Mrs Thotnton has suggested that the Thornton superannuation fund puts another tranch of equities offshore. Her reasons are clear: the American economy is improving while the Australian economy is getting worse and the Australian dollar is too high and must fall dramatically before too long. 'After all, she advised, 'iron ore prices are 30 % below the peak, and China's housing industry is struggling'. One can easily discern in this matter the effects of educating women and letting them have serious jobs!


Beheadings


The news of the week was the barbarous beheading of an American journalist and promise of more to come. Britian is said to have 500 British people fighting beside the terrorists in Syria, and perhaps with 150 Australians. Des Moore and Henry's blind seer reported and opined respectively in the blog immediately below this.  One sincerely hopes Australia and Great Britain have decided to cancel the passports of these people and that they will be refused entry, as will their families, if they try to return home. What would an Aussie teacher make of a seven-year-old who had posed with someone's head in his hands?  And what might be the actions of such a boy in an Aussie school?


Footy'n'Rugby'n'stuff


Henry's Caaaarlton! were unable to even slow down a raging Port Adelaide in last night's game at the wonderfully refurbished Adelaide ground. The brave captain, Marc Murphy, was stretchered off and taken to hospital, in yet another nasty injury, in this case diving for a mark (which he took) despite an opposing player also diving. Beaten by over 100 points!  Coming after a run of glorious nail-biting defeats by other top teams, Mick the Merciless's analysis consisted of - 'Port are a top side and our boys are very tired'.  At least there will be few illusions at Princes Park over the summer and the coming pre-season.
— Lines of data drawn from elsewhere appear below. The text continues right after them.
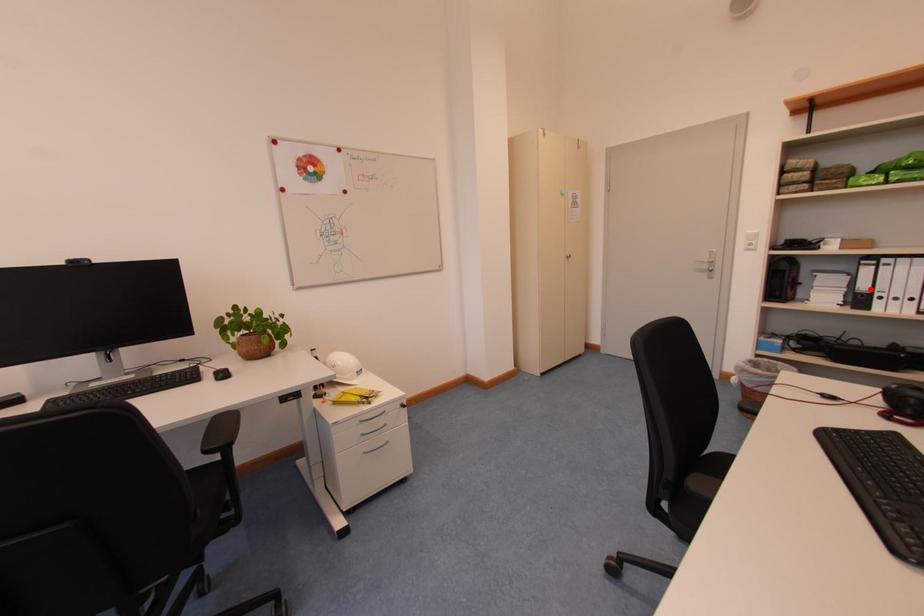
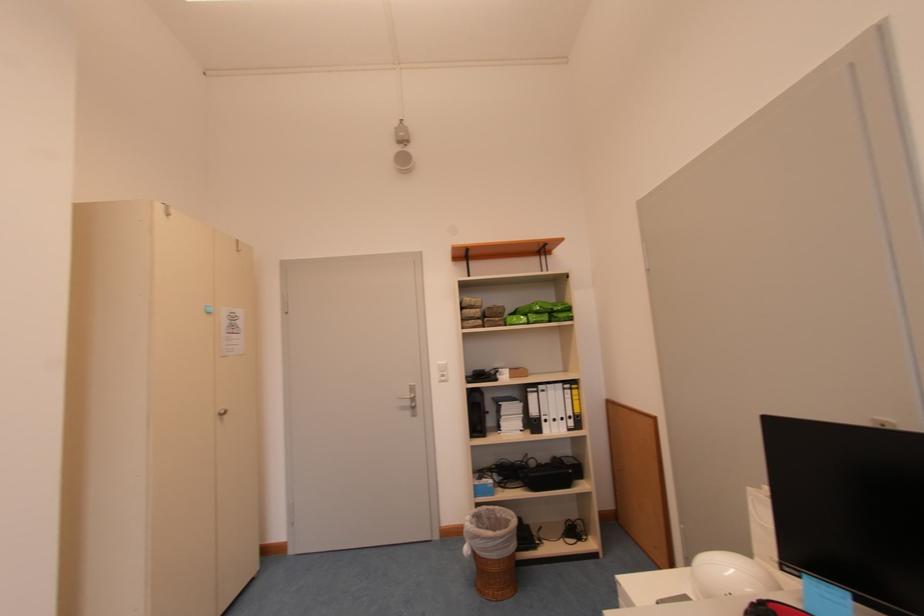
Where in the second image is the point corresponding to the highlighted location from the first image?

(541, 415)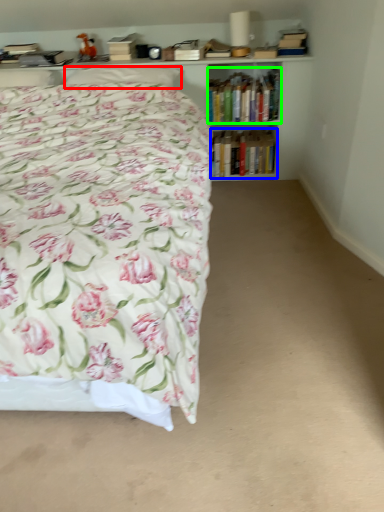
Question: Which object is the closest to the pillow (highlighted by a red box)? Choose among these: book (highlighted by a blue box) or book (highlighted by a green box).

Choices:
 (A) book
 (B) book

Answer: (B)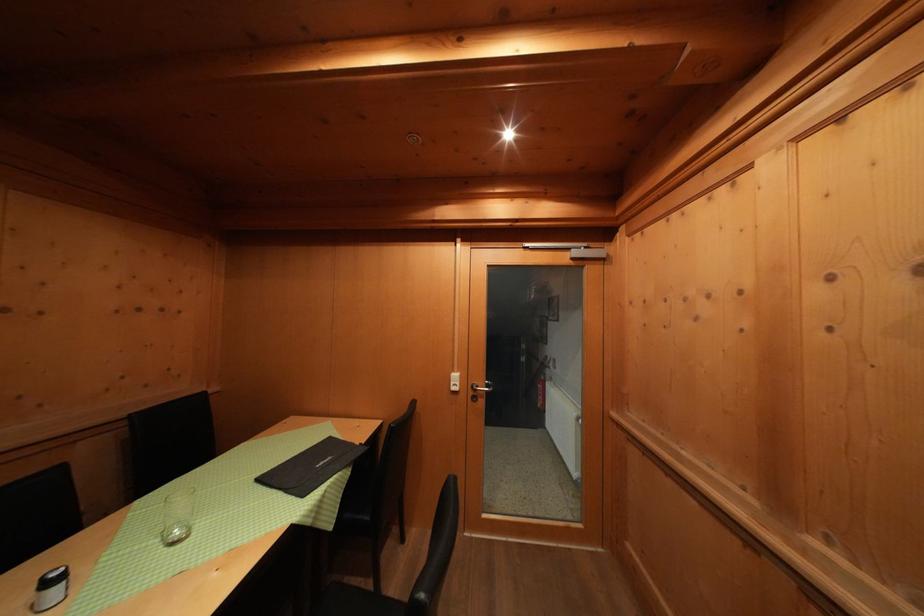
The Wallabies fought out a brave draw last Saturday in blinding rain, in a game many thought was there for the taking. Tonight they are at Eden Park in New Zuland, where Australia has not won since Moses was a lad. Israel Falou, however, is confident our boys will give it a red hot go and CAN WIN.


Regular readers will be delighted to learn the Fiona Prior's medical problem has been remedied and that she will be in full flight in a few weeks. Henry is devastated that he failed to deliver on time a painting specially prepared for the Savage Club's annual art show.